Did Alphabet-C "fake" the viral video of Gemini's "powerful multimodal capabilities"?

Alphabet-C's Gemini multimodal AI video has been accused of being fabricated, with Gemini's performance being achieved through artificial manipulation, skipping certain prompts and reasoning processes. The video showcases Gemini's flexible response and understanding abilities in speech, images, and more, but the actual response is not authentic enough. This discovery has caught the attention of netizens.

On Thursday, a video titled "Intimate Interaction with Gemini: Multi-modal AI Interaction" was posted on Google's official YouTube account, attracting a lot of attention from netizens. Within a day, it had been viewed 1.4 million times.

The reason why this video attracted so much attention is because it showcased the impressive performance of Google's most powerful Gemini multi-modal model in terms of interaction.

In this 6-minute and 22-second video, Gemini demonstrated flexible and smooth responses and understanding to inputs such as voice and images, showcasing its powerful multi-modal understanding and interaction capabilities.

However, according to the latest report from tech media TechCrunch, some users who carefully studied the video discovered that the stunning performance of Gemini was almost all "fabricated".

The descriptions of the scenes, the recognition of toys, and the answers to questions in the video were all artificially set up. The video skipped some prompts and the model's reasoning process, creating a false impression of Gemini being intelligent and agile.

Gemini may not be as intelligent as it seems

Gemini showcased various interactive skills in the video, such as recognizing a toy duck, tracking the ball in a cup trick, recognizing gestures, and rearranging the order of planets.

For example, in the first demonstration, Gemini recognized the evolution process of a duck sketch from a single line to a complete picture. When the demonstrator filled the duck sketch with blue paint, Gemini pointed out that ducks are usually brown, white, or black, not blue.

Then, when Gemini saw a blue toy duck, it exclaimed, "What is this thing!" and proceeded to answer various voice questions about the toy duck.

Throughout the video, Gemini's reactions were quick and its answers were smooth, but the problem is that its responses were not authentic enough.

The media tested Gemini's reaction capabilities in various scenarios by capturing footage and created a new demonstration video. Static image frames from the video footage were used to prompt Gemini, and prompts were given through text input.

The results showed that Gemini does possess some of the abilities showcased in the video, but it does not actually complete all interactive tasks as quickly and smoothly as shown in the video.

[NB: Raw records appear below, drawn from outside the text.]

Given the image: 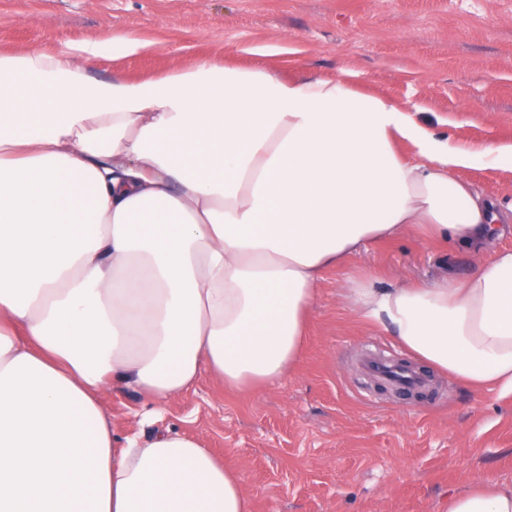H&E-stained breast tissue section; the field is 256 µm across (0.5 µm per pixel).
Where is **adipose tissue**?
I'll list each match as a JSON object with an SVG mask.
<instances>
[{"mask_svg":"<svg viewBox=\"0 0 512 512\" xmlns=\"http://www.w3.org/2000/svg\"><path fill=\"white\" fill-rule=\"evenodd\" d=\"M474 166L512 172V144L448 145L342 77L98 80L77 55L0 52V512H252L234 466L169 428L118 438L102 394L161 409L206 372L280 381L325 271L512 222L457 178ZM375 281L342 292L360 320L512 395V248L454 282ZM448 512H512V483L482 476Z\"/></svg>","mask_w":512,"mask_h":512,"instance_id":"1","label":"adipose tissue"}]
</instances>
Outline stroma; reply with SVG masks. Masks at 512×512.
Listing matches in <instances>:
<instances>
[{"label":"stroma","instance_id":"stroma-1","mask_svg":"<svg viewBox=\"0 0 512 512\" xmlns=\"http://www.w3.org/2000/svg\"><path fill=\"white\" fill-rule=\"evenodd\" d=\"M134 33L143 49H114ZM83 50L89 76L158 78L203 60L282 78L353 73L362 91L416 109L449 145L512 143V0H0V51ZM501 209L512 173L459 170ZM469 250L417 237L370 244L324 274L303 354L262 393L198 384L137 427L150 402L114 383L102 405L118 436L166 427L241 473L252 512H447L481 475L512 483V395L438 373L436 393L408 402L368 389L369 354L408 358L359 320L339 292L366 272L377 287L461 278Z\"/></svg>","mask_w":512,"mask_h":512}]
</instances>
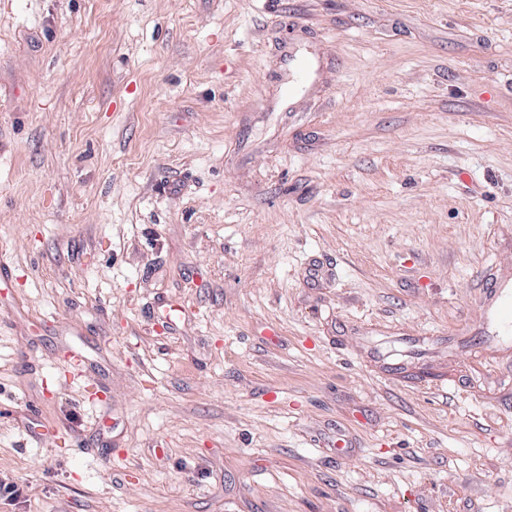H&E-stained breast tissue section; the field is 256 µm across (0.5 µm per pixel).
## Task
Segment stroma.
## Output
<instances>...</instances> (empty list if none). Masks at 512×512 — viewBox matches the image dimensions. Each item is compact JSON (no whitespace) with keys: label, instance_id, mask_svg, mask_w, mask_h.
<instances>
[{"label":"stroma","instance_id":"1","mask_svg":"<svg viewBox=\"0 0 512 512\" xmlns=\"http://www.w3.org/2000/svg\"><path fill=\"white\" fill-rule=\"evenodd\" d=\"M1 264L0 512H512V0H0ZM505 282H503L504 284ZM496 283L493 288L485 289V304L487 307L488 315L496 318L498 323L512 333V301L503 302V294L500 291L502 285Z\"/></svg>","mask_w":512,"mask_h":512}]
</instances>
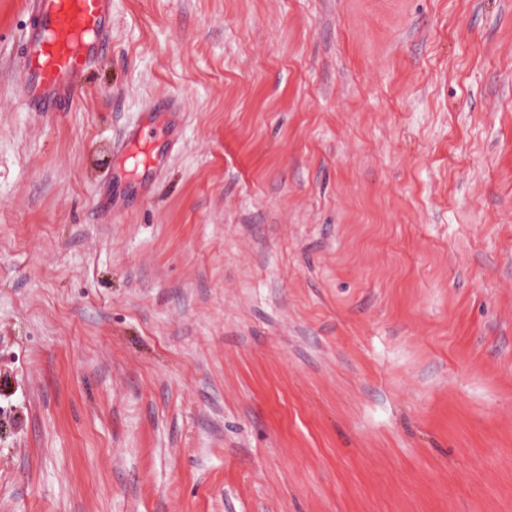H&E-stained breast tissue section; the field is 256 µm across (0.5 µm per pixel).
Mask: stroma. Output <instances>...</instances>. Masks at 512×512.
<instances>
[{
	"label": "stroma",
	"instance_id": "stroma-1",
	"mask_svg": "<svg viewBox=\"0 0 512 512\" xmlns=\"http://www.w3.org/2000/svg\"><path fill=\"white\" fill-rule=\"evenodd\" d=\"M25 22L0 512H512V0H112L67 112Z\"/></svg>",
	"mask_w": 512,
	"mask_h": 512
}]
</instances>
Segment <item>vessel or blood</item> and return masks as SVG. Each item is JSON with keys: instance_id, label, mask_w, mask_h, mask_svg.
<instances>
[{"instance_id": "1", "label": "vessel or blood", "mask_w": 512, "mask_h": 512, "mask_svg": "<svg viewBox=\"0 0 512 512\" xmlns=\"http://www.w3.org/2000/svg\"><path fill=\"white\" fill-rule=\"evenodd\" d=\"M26 31L15 71L31 112H65L107 53L112 0H25Z\"/></svg>"}]
</instances>
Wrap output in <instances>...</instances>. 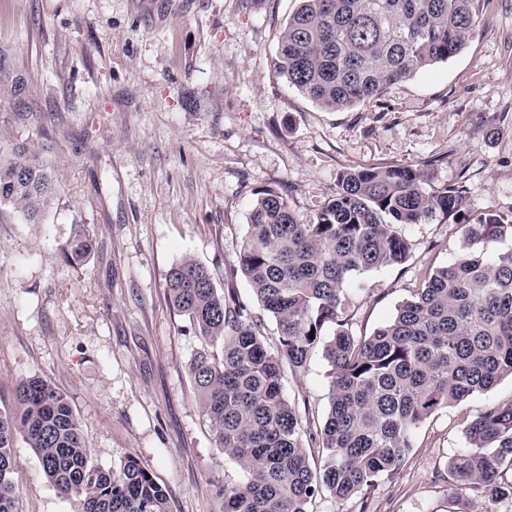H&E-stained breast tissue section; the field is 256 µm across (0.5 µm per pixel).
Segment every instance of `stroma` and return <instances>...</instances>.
I'll list each match as a JSON object with an SVG mask.
<instances>
[{
  "label": "stroma",
  "instance_id": "obj_1",
  "mask_svg": "<svg viewBox=\"0 0 512 512\" xmlns=\"http://www.w3.org/2000/svg\"><path fill=\"white\" fill-rule=\"evenodd\" d=\"M300 0H0V156L24 149L60 185L38 223L0 205V413L17 382L65 393L94 465L137 459L170 512H224L218 489L246 481L217 448L190 362L202 342L164 288L190 257L218 292L259 305L239 254L251 206L272 189L309 220L339 173L417 167L436 192L463 183L473 217L512 222V0H474L467 48L386 88L380 102L331 111L278 76V38ZM81 232L82 262L63 249ZM404 264L358 275L353 335L388 321L429 272L465 253L460 224L405 226ZM330 368L313 352L283 390L311 422L329 409ZM512 401V378L438 411L403 471L368 501L322 492L311 512H512L456 492L449 460L464 428ZM18 512H81L23 437L12 448Z\"/></svg>",
  "mask_w": 512,
  "mask_h": 512
}]
</instances>
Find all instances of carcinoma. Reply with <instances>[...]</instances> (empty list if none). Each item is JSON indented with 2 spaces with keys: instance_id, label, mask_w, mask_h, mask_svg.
I'll return each instance as SVG.
<instances>
[{
  "instance_id": "carcinoma-1",
  "label": "carcinoma",
  "mask_w": 512,
  "mask_h": 512,
  "mask_svg": "<svg viewBox=\"0 0 512 512\" xmlns=\"http://www.w3.org/2000/svg\"><path fill=\"white\" fill-rule=\"evenodd\" d=\"M474 0H302L281 33L275 71L330 110L379 98L387 86L461 53L476 28ZM409 166L339 175L336 192L304 221L263 190L254 201L240 268L278 331L269 349L261 317L192 259L165 277L173 305L215 354L197 352L190 373L216 447L246 476L224 485V512H308L322 491L369 497L405 466L421 424L441 409L512 377V251L468 252L438 267L424 287L368 336L349 328L347 286L370 270L405 263L401 227L463 217L467 242L512 236V223L463 216L464 189L427 193ZM58 182L37 157L0 158V204L35 219ZM74 238L64 253L90 254ZM322 349L331 367L329 411L319 428L286 399L283 367L305 369ZM20 418L0 415V512H17L12 447L18 432L57 491L83 512H170L168 494L129 458L117 470L90 460L67 397L41 378L16 388ZM322 448L311 466L303 436ZM468 448L449 463L454 487L512 502V402L486 408L465 428Z\"/></svg>"
}]
</instances>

However, according to TechCrunch, the interactive effects shown in the video are not real-time interactions, but rather pre-set.

The video used a series of specially prepared text prompts and accompanying static images to create the effect of real interaction by selecting and editing these pre-set materials.This is actually done to mislead the audience and make people believe that the video shows Gemini's true real-time interaction capabilities. However, it is very likely that Gemini is not as powerful as shown in the video in terms of interaction speed, accuracy, and other aspects.

There are significant differences between the video and the documentation

It is worth noting that when TechCrunch compared the video with the document demonstration released by Google, they found differences in the prompts.

For example, at 2 minutes and 45 seconds in the video, a hand made a series of gestures without accompanying voice prompts. Gemini quickly responded, "I know what you're doing! You're playing rock, paper, scissors!"

But Google's Gemini capability document clearly states that the model cannot reason by recognizing individual gestures, and the prompts must display all three gestures together and provide the prompt "What game is this?" Only then can it recognize "rock, paper, scissors".

So the performance in the video completely contradicts the prompt restrictions described in the document and cannot demonstrate Gemini's true recognition capabilities.

In addition, the scene where Gemini recognizes the order of the planets may also be deceptive.

The presenter showed sticky notes with doodles of the sun, Saturn, and Earth, and asked Gemini if the order of the planets was correct. Gemini gave the correct order of the sun, Earth, and Saturn.

But the document shows that the actual prompt is, "Is this the correct order? Consider the distance from the sun and explain your reasoning."

These two interactions feel completely different. The video demonstration looks like intelligent real-time assessment, while in actual interaction, Gemini requires prompts with strong implications.

In addition, there are also cases where the prompts in the demonstration of tracking the crumpled paper in the cup are different from what is recorded in the document.It is worth noting that if the video had explicitly stated from the beginning that "this is an artistic representation of the interactions tested by our researchers," there would be no objections, as such videos inherently combine facts and idealized elements.

However, this video is titled "Intimate Interaction with Gemini" and claims to be "our favorite interaction," which implies that the interactions shown in the video are real. But in reality, they are not.

Google has not even clarified whether the models showcased in the video are the already released Gemini Pro version or the upcoming Gemini Ultra version expected to be launched next year.